2. Take public transport (besides, Beijing cabs are notoriously hard to flag down these days). The Beijing Subway (English signs and announcements) has improved its network in recent years and a single journey ranges from ¥3-6. Buses are trickier to use but if you get a Beijing Transportation Smart Card you pay half price, which means you’ll be paying less than ¥1 per trip (that's just US$0.16 for those keeping track!).

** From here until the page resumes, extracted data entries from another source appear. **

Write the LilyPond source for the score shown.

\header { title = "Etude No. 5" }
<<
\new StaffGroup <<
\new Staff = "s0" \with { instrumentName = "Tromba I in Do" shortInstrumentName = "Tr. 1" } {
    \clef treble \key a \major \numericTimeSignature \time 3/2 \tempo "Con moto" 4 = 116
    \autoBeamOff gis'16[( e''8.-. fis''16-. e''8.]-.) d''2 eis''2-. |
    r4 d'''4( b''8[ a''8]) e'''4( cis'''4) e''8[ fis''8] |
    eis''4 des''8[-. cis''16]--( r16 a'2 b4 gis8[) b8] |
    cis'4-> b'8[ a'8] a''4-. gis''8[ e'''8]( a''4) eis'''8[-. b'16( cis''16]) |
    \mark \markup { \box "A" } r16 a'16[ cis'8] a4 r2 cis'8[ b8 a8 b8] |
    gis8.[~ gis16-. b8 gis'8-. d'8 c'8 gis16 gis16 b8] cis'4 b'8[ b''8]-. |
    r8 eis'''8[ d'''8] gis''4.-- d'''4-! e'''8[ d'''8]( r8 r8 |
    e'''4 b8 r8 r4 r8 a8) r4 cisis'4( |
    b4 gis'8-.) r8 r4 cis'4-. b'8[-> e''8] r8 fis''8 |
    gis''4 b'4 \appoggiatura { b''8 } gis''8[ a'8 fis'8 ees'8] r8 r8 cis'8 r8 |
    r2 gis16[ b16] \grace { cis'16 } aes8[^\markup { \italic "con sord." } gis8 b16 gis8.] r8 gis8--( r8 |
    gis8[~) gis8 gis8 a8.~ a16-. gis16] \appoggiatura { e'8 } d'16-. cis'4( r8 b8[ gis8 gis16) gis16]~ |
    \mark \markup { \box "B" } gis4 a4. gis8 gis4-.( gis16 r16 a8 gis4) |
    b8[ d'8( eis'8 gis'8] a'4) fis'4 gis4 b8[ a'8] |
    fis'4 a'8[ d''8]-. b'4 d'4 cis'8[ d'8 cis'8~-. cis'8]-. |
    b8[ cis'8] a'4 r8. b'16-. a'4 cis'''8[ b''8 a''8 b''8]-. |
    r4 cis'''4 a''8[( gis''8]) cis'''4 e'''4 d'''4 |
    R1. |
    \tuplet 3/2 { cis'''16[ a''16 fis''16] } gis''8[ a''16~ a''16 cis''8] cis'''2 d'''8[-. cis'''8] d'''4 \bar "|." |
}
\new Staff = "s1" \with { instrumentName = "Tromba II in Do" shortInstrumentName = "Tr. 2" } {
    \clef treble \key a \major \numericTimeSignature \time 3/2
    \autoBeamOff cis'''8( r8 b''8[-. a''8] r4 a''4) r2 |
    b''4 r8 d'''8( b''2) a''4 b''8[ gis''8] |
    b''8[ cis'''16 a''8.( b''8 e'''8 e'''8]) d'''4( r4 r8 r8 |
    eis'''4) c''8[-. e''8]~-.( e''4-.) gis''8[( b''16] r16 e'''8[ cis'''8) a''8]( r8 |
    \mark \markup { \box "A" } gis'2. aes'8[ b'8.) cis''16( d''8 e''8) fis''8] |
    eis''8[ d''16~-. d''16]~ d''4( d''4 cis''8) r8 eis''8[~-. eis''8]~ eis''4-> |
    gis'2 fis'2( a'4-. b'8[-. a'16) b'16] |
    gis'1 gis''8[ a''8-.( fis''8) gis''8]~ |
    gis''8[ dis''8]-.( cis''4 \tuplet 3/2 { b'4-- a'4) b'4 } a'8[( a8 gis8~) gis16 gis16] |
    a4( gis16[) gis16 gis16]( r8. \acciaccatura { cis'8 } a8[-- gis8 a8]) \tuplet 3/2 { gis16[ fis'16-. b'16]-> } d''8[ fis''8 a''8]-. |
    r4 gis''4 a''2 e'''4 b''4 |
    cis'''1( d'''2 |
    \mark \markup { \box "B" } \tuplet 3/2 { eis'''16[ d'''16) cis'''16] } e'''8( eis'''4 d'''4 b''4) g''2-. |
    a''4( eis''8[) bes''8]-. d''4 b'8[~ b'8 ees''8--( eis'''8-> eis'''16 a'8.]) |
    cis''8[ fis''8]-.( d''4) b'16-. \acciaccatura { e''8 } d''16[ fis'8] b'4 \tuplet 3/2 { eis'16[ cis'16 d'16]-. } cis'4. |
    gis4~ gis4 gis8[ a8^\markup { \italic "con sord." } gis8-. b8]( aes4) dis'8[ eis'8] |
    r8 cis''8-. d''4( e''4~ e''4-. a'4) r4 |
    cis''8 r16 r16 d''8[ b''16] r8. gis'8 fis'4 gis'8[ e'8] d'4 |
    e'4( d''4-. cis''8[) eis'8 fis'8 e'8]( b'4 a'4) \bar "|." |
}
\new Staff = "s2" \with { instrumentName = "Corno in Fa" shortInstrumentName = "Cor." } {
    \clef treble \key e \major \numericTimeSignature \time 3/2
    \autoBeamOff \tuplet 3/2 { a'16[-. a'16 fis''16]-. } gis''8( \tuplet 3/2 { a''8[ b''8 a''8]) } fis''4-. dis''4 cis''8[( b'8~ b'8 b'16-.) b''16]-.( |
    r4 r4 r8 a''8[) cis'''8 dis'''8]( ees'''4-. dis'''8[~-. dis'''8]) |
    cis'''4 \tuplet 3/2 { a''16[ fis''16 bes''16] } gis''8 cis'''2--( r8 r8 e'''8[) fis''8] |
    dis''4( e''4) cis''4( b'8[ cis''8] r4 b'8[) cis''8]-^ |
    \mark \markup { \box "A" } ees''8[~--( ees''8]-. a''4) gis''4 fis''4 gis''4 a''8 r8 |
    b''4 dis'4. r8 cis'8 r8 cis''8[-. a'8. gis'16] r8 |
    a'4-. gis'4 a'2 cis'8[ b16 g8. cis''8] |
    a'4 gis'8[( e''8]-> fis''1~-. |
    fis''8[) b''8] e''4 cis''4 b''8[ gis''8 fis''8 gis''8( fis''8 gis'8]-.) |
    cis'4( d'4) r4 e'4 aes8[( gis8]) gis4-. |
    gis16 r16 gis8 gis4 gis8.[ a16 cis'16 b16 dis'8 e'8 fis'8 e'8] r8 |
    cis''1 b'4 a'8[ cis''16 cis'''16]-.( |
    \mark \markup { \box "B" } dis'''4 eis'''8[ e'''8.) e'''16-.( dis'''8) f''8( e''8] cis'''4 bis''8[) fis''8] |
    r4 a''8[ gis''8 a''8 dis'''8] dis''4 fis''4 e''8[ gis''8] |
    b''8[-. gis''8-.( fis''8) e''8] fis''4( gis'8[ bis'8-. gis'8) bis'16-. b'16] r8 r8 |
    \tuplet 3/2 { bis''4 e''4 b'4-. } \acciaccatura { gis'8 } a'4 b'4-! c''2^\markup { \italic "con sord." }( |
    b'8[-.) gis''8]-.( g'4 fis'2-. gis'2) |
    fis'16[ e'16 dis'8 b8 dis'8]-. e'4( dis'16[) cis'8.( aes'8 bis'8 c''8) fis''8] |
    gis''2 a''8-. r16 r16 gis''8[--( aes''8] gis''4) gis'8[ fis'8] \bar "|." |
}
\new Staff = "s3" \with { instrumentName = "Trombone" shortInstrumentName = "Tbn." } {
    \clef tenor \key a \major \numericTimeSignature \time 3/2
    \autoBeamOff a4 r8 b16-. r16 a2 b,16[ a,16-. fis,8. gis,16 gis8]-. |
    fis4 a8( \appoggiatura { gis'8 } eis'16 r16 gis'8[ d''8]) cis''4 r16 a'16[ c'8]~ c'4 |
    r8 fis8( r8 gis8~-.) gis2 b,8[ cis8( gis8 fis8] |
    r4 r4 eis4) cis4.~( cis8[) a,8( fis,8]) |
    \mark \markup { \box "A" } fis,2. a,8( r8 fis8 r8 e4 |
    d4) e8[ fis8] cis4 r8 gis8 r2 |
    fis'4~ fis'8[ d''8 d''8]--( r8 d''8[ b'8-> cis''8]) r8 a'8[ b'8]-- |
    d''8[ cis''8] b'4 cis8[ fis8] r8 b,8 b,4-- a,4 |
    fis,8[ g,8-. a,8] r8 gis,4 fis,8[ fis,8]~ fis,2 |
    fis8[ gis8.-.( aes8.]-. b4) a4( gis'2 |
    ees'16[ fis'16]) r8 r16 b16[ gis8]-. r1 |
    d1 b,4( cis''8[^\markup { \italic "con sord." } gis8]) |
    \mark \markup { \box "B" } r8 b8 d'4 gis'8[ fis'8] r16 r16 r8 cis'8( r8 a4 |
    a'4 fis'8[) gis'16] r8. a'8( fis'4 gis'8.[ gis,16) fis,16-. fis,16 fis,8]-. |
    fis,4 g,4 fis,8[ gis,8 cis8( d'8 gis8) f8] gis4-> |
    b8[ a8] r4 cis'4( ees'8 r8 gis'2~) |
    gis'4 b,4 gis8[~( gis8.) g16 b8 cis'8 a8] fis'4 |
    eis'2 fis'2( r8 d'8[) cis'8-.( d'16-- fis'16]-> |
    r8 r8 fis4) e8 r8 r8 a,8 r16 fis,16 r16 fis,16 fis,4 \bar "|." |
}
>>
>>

3. Avoid the well-known tourist markets (such as the Silk Market and Yashow Clothing Market) where they pump up the price for foreigners and the goods are often fake. Instead buy your gifts from local markets and shops. Some inexpensive gift ideas: packaged Chinese tea and Chinese sauces from a supermarket, paper cutouts and silk purses from Tian Yi Goods Market, and bolts of fabric from Muxiyuan Fabric Market (23 Dahongmen Lu, Fengtai district).
4. Turn roaming off and connect with friends and family online. While you won’t have access to sites like Facebook, Twitter and Gmail in China without a VPN, you’ll likely be able to use Skype and What’s App. Hostels generally have free wi-fi as do coffee shops (for the price of a drink).
5. You can almost always bargain in markets and shops. Decide on what you’re willing to pay beforehand, keep smiling, and walk away if the vendor won’t agree to your price. If they are willing to discount to your level, they’ll call you back.